I’ve been working with the DGX Spark Grace Blackwell GB10 and ran into a significant issue: standard NVML queries fail because GB10 uses unified memory architecture (128GB shared CPU+GPU) rather than discrete GPU with dedicated framebuffer.
Impact:
- MAX Engine can’t detect GPU:
No supported "gpu" device available - PyTorch/TensorFlow GPU monitoring fails
- pynvml library returns
NVML_ERROR_NOT_SUPPORTED - nvidia-smi shows:
Driver/library version mismatch - DGX Dashboard telemetry broken
This affects any tool expecting standard NVML on unified memory systems.
Community Solution
I’ve developed an open-source NVML library replacement that solves this:
GitHub Repository: GitHub - CINOAdam/nvml-unified-shim: NVML unified memory shim for NVIDIA DGX Spark Grace Blackwell GB10 - enables MAX Engine, PyTorch, and GPU monitoring
Implementation:
- Drop-in replacement for
libnvidia-ml.so.1 - Uses CUDA Runtime API + /proc/meminfo for unified memory queries
- 16 core NVML functions implemented
- Works with Python ctypes, C/C++ applications
What’s Working:
✅ MAX Engine GPU detection and inference
✅ PyTorch/TensorFlow GPU monitoring
✅ pynvml library
✅ nvidia-smi wrapper
✅ DGX Dashboard telemetry
Installation: CAUTION please only use this if you know what you are doing :-)
git clone https://github.com/CINOAdam/nvml-unified-shim.git
cd nvml-unified-shim
make -f Makefile.python
sudo make -f Makefile.python install
Verification:
python3 -c "from max.driver import Accelerator; print(Accelerator())"
# Output: Device(type=gpu,id=0) ✅
Questions for NVIDIA
This is a working solution for the community, but I’d love guidance from the NVIDIA team:
-
Official Support: Is NVIDIA planning native NVML support for unified memory architectures (GB10, GH200, GB200)?
-
Recommended Approach: Is using CUDA Runtime + /proc/meminfo the right long-term approach, or is there a better API?
-
Semantics: How should GPU utilization be reported on unified memory? (Currently returning 0% since traditional metrics don’t apply)
-
Collaboration: Would NVIDIA be interested in collaborating on official support or reviewing this implementation?

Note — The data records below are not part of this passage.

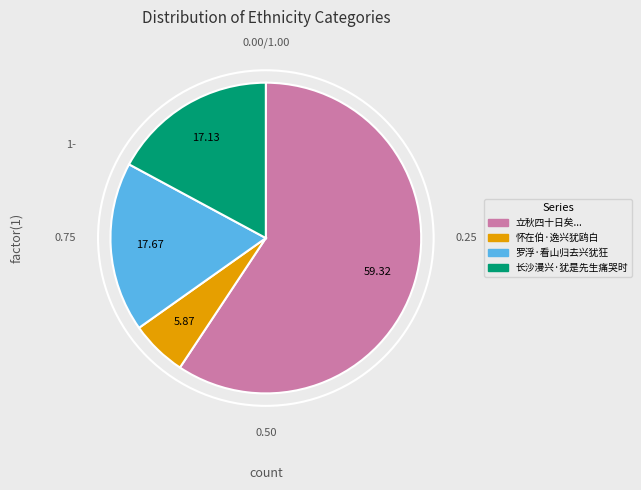

How many slices are in this pie chart?

4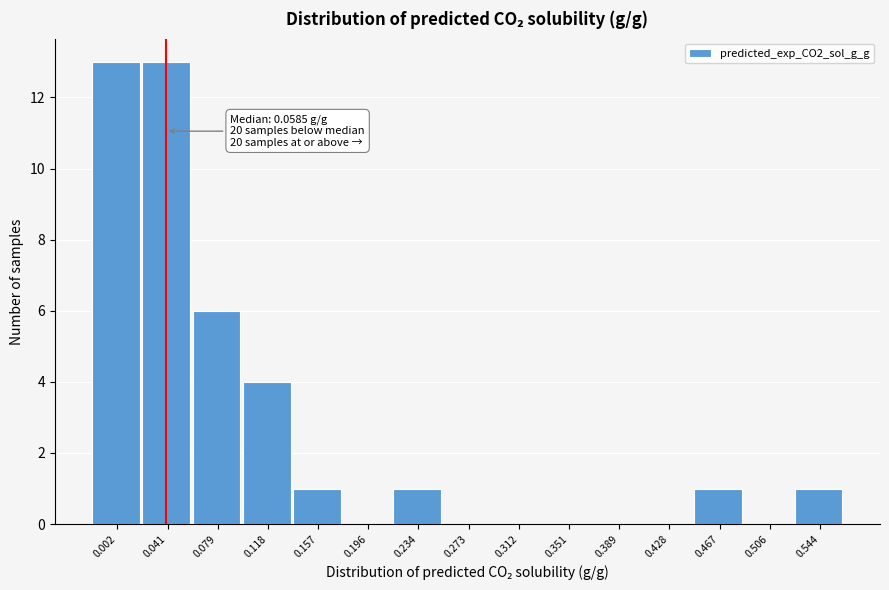

Reading left to right, what are all the values shown in this chart?

0.002=13	0.041=13	0.079=6	0.118=4	0.157=1	0.196=0	0.234=1	0.273=0	0.312=0	0.351=0	0.389=0	0.428=0	0.467=1	0.506=0	0.544=1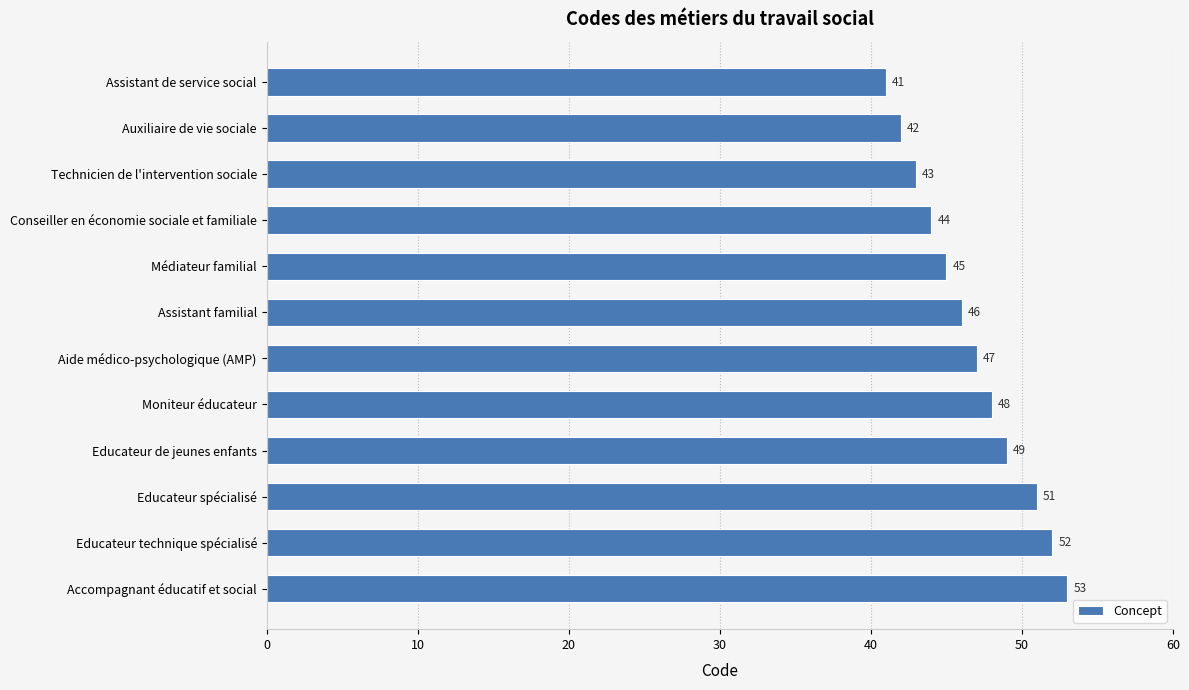

Reading top to bottom, what are all the values shown in this chart?

41	42	43	44	45	46	47	48	49	51	52	53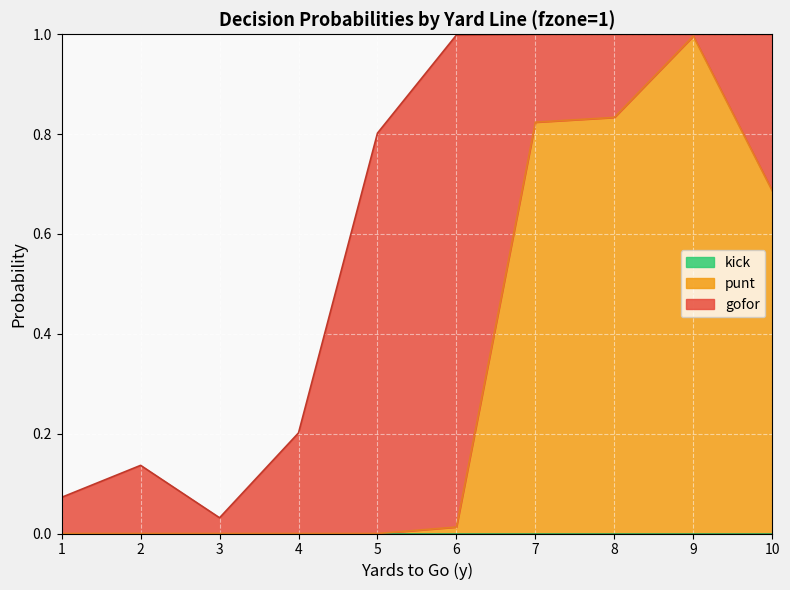

Reading left to right, list all the values displayed in this chart.

gofor: 1=0.1	2=0.1	3=0.0	4=0.2	5=0.8	6=1.0	7=0.2	8=0.2	9=0.0	10=0.3
punt: 1=0.0	2=0.0	3=0.0	4=0.0	5=0.0	6=0.0	7=0.8	8=0.8	9=1.0	10=0.7
kick: 1=0.0	2=0.0	3=0.0	4=0.0	5=0.0	6=0.0	7=0.0	8=0.0	9=0.0	10=0.0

Technical Details: nvml-unified-shim/NVIDIA_COLLABORATION.md at main · CINOAdam/nvml-unified-shim · GitHub
Hardware Tested
- System: NVIDIA DGX Spark (Grace Blackwell GB10)
- Memory: 128GB LPDDR5x unified
- CUDA: 12.8 / 13.0
- OS: Ubuntu 24.04 LTS
- Software: MAX Engine 26.2.0, PyTorch 2.x, TensorFlow 2.x
Should work on other Grace Blackwell systems (GH200, GB200).